A radial nerve injury associated with a humeral shaft
fracture is an important injury pattern among trauma
patients.1 It is the most common peripheral nerve injury
associated with fracture of long bones.2–4 As our understanding
of the pathoanatomy of the humerus and surrounding
neurovascular structures has evolved, surgeons
have adapted their strategies to improve outcome. There
are differences in opinion regarding the treatment of
choice. Early exploration of the radial nerve claims a variety
of advantages. It is technically easier and safer than
the delayed procedure. Direct examination of the nerve
clarifies the diagnosis and the extent of the lesion. Early
stabilization of the fracture reduces the chance of the
nerve being enveloped by scar tissue and callus. Reduction
of the open fracture helps lessen the risk of further
neural damage from mobile bone ends. Shortening of the
humerus to facilitate nerve repair is better done before
healing of the fracture is complete.5–8 However, opponents
of early exploration have observed high rate of
spontaneous recovery and have advised a policy of expectancy,
9–16 believing that this approach mitigates an
unnecessary complications attendant on exploration.

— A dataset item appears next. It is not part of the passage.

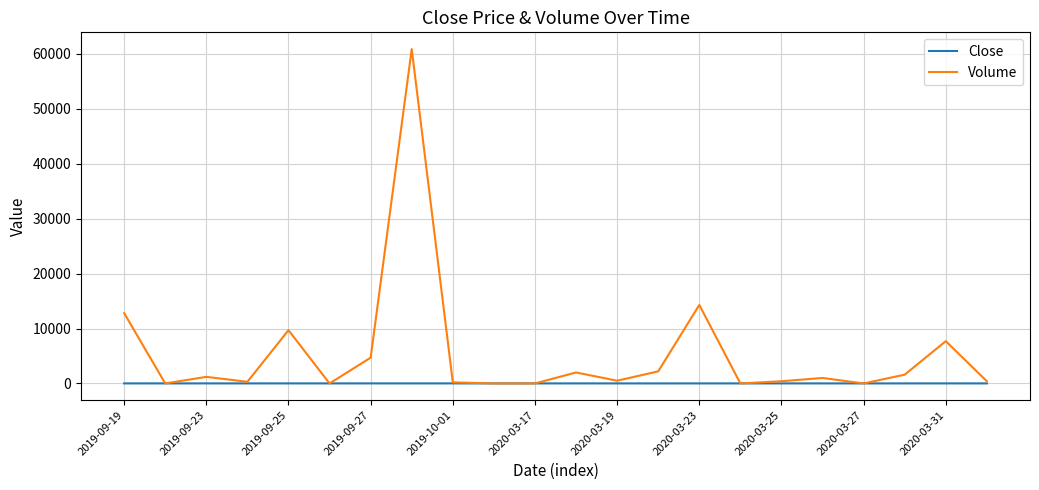

Rank the series by their average value, from lowest to highest.

Close, Volume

Thickening of the neurilemmal sheath while waiting helps
to define the extent of nerve damage and facilitates
repair. It is easier to treat the nerve when the fracture is
healed. Most of these articles describe small numbers of
patients and all are uncontrolled retrospective case series.

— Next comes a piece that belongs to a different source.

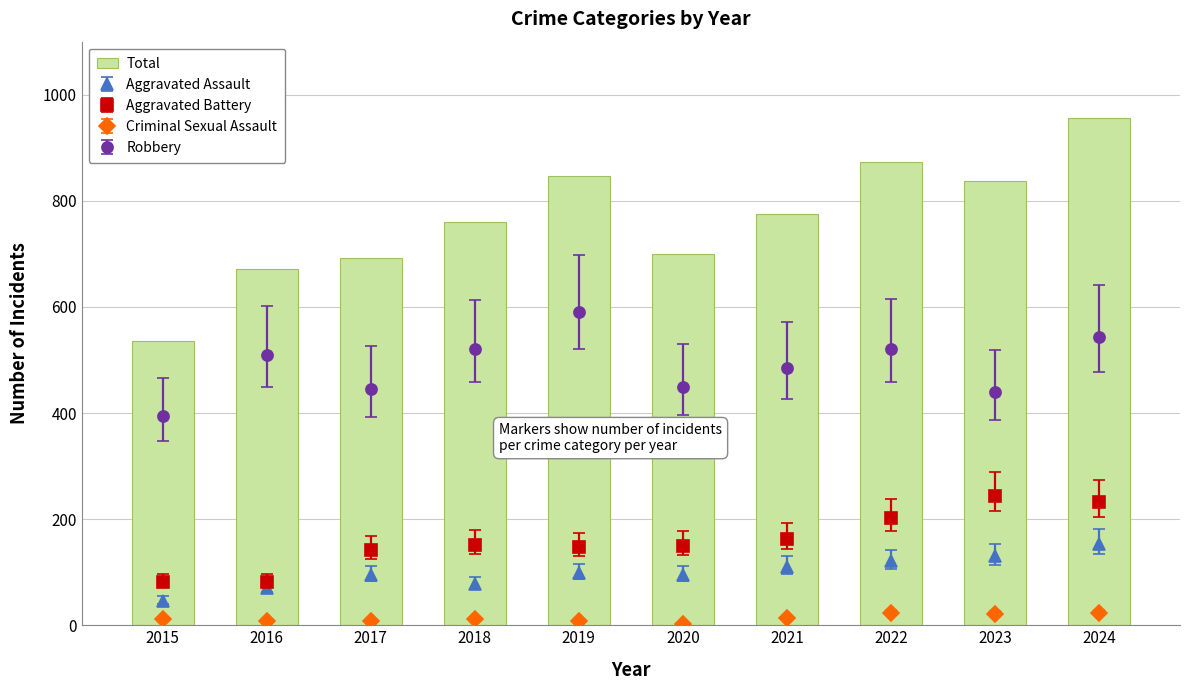

Rank the categories by value from lowest to highest.

2015, 2016, 2017, 2020, 2018, 2021, 2023, 2019, 2022, 2024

Although treatment for this injury pattern is a controversial
subject among upper-extremity surgeons, certain principles
of management need to be applied in all cases. We
limited our analysis to posthumeral fracture radial nerve
palsies, which were operated due to the presence of neurological
deficits after the fracture. We recorded the type
of fracture, treatment used to achieve bone healing, surgical
approach, and type of radial nerve surgery.